Heating, ventilating, and air conditioning (HVAC) systems account for 51% of the total energy usage in buildings. Adaptive lighting, variable air volume hoods, indirect evaporative pre-cooling, and demand response systems are important for achieving energy efficient sustainable buildings. However, the current state of these technologies will only take us so far towards achieving the net-zero energy buildings. The majority of these systems assume maximum room occupancy; all rooms are conditioned without regard to actual usage. For example, a conference room could be conditioned assuming an occupancy of 30 people when only 20 people actually use the room. Also, it is possible to avoid conditioning the room when empty. Thus, effective energy management requires real-time occupancy measurement. A system for occupancy monitoring is essential to solving this fundamental energy management problem. Perhaps just as important as an occupancy estimation system is occupancy prediction models. This needs to be addressed since conditioning a room is not instantaneous and requires time for adjustments. For example, if it is known that a large number of people are in a lobby area, we want the HVAC system to know an adjacent conference room will be used with high probability and begin conditioning the room beforehand.

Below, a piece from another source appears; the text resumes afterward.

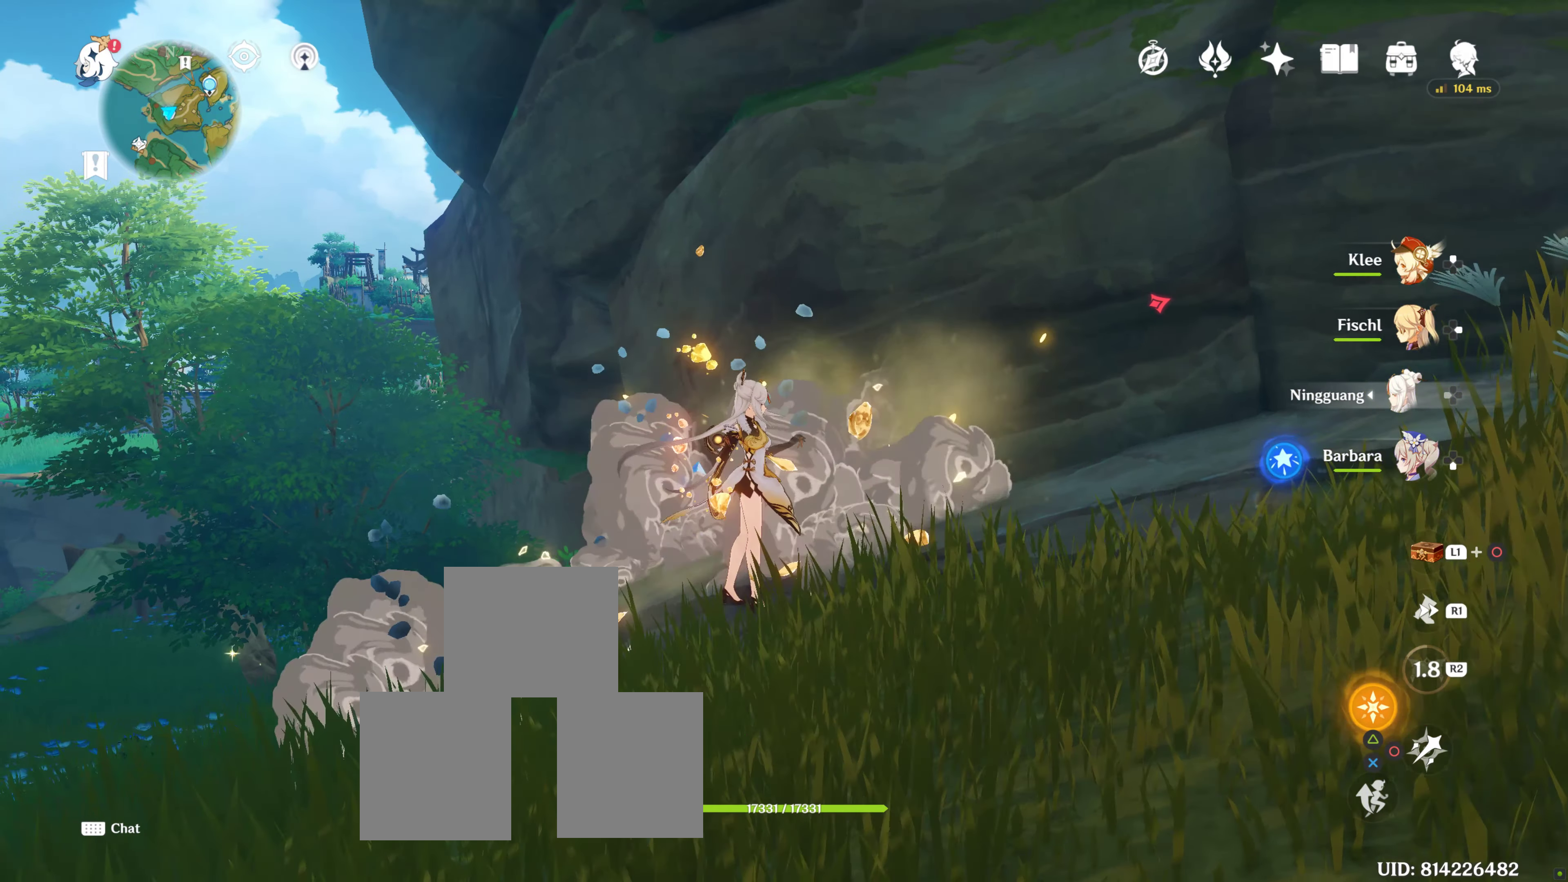
{"buttons": [], "left_stick": "center", "right_stick": "center", "events": [[17, "SQUARE", "up"], [50, "SQUARE", "down"], [117, "SQUARE", "up"], [234, "SQUARE", "down"], [284, "SQUARE", "up"], [367, "SQUARE", "down"], [434, "SQUARE", "up"]]}
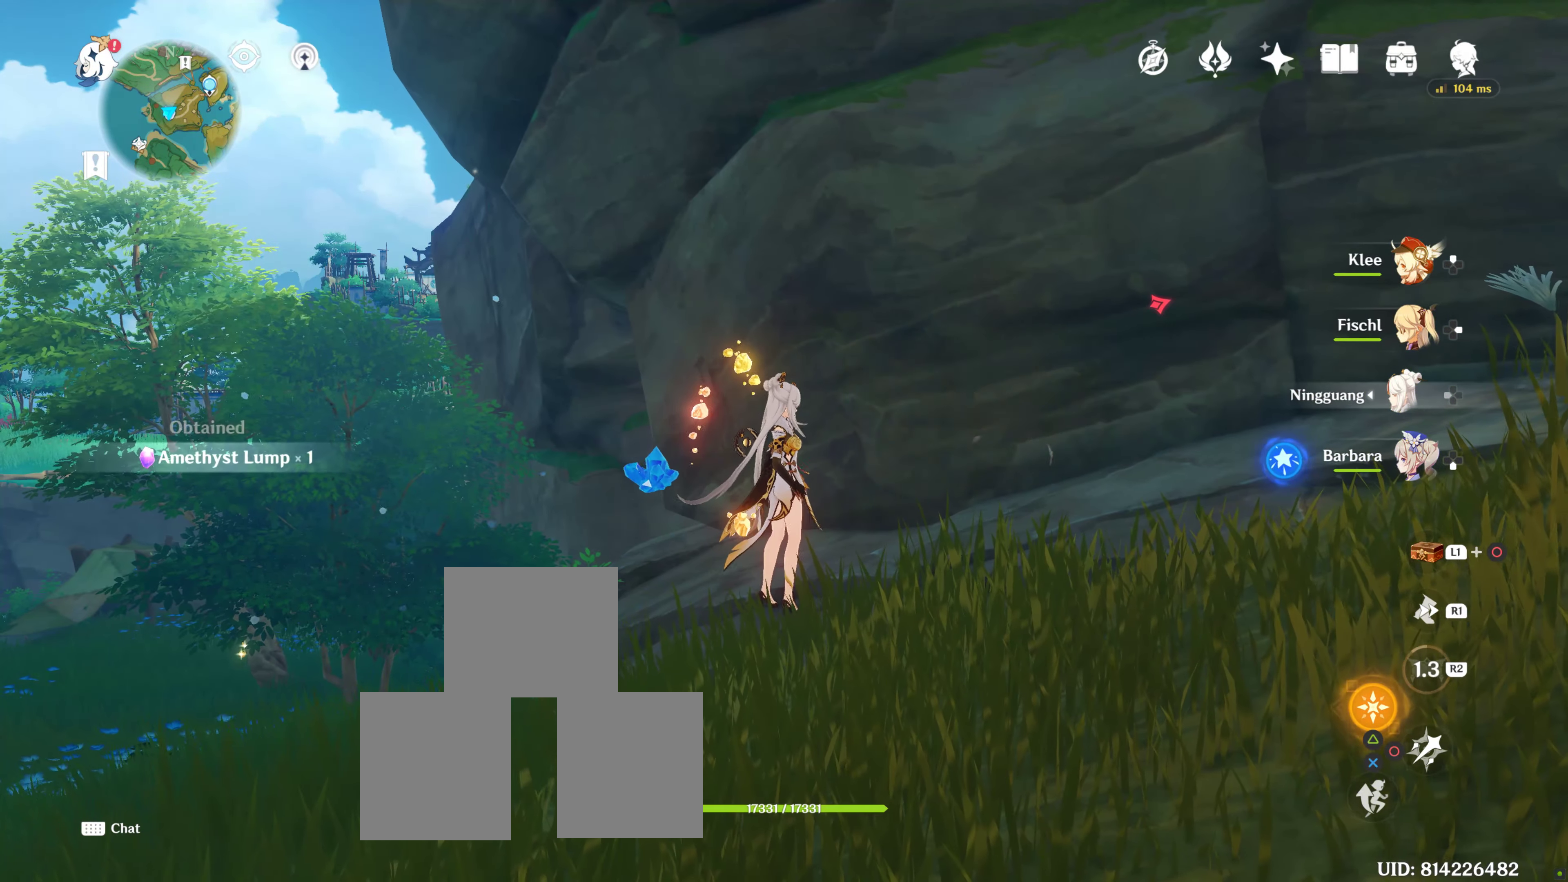
{"buttons": [], "left_stick": "left", "right_stick": "down-right", "events": [[34, "SQUARE", "down"], [134, "SQUARE", "up"], [134, "left_stick", "left"], [283, "right_stick", "down"], [350, "right_stick", "down-right"]]}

SCOPES, a distributed Smart Cameras Object Position Estimation System that balances the trade-offs associated with camera sensor networks. Each node in the system is comprised of a Cyclops camera that performs local detection and processing of the visual information and a Tmote sensor node, which provides power and multi-hop communication capability. SCOPES uses local adaptive techniques to maximize the the active sensing time of the camera. The system switches between fast and simple background subtraction algorithms for object detection and the more computationally intensive pixel grouping algorithms for estimating the number and direction of travel of multiple persons in the local field of view. By aggregating meta-information generated by each node, SCOPES is able to minimize the total data transmitted in the network and still be able to generate an accurate density estimation map of the coverage area.
Models of occupancy can be created by gathering data over a long period of time using a system such as SCOPES. We have developed a Multivariate Gaussian model and an agent based model using several days of ground truth occupancy data. The agent based model simulates occupancy by modeling the behavior of the individual. Agents are given paths, walking speed, and iterates based on the occupancy changes seen in the training data. Occupancy is simulated by creating multiple agents that follow probabilistically generated instructions. Based on their simulated movement, room occupancies over the course of the day can be estimated. The multivariate Gaussian model creates a Gaussian fit of room occupancies for each hour. These fits allows us to calculate probabilities for occupancy changes over time. Currently we are developing models based on Gaussian mixture models and Markov chains. These models are useful design tools for simulating how occupants utilize space. In particular, these models can be used for creating control strategies for HVAC systems.
Using occupancy models to examine user mobility patterns in buildings, we can predict room usage thereby enabling us to control the HVAC systems in an adaptive manner. By controlling HVAC using a multivariate Gaussian model and an agent based model occupancy predictions, simulations indicate a 14% reduction in HVAC energy usage by having an optimal control strategy based on occupancy estimates and usage patterns.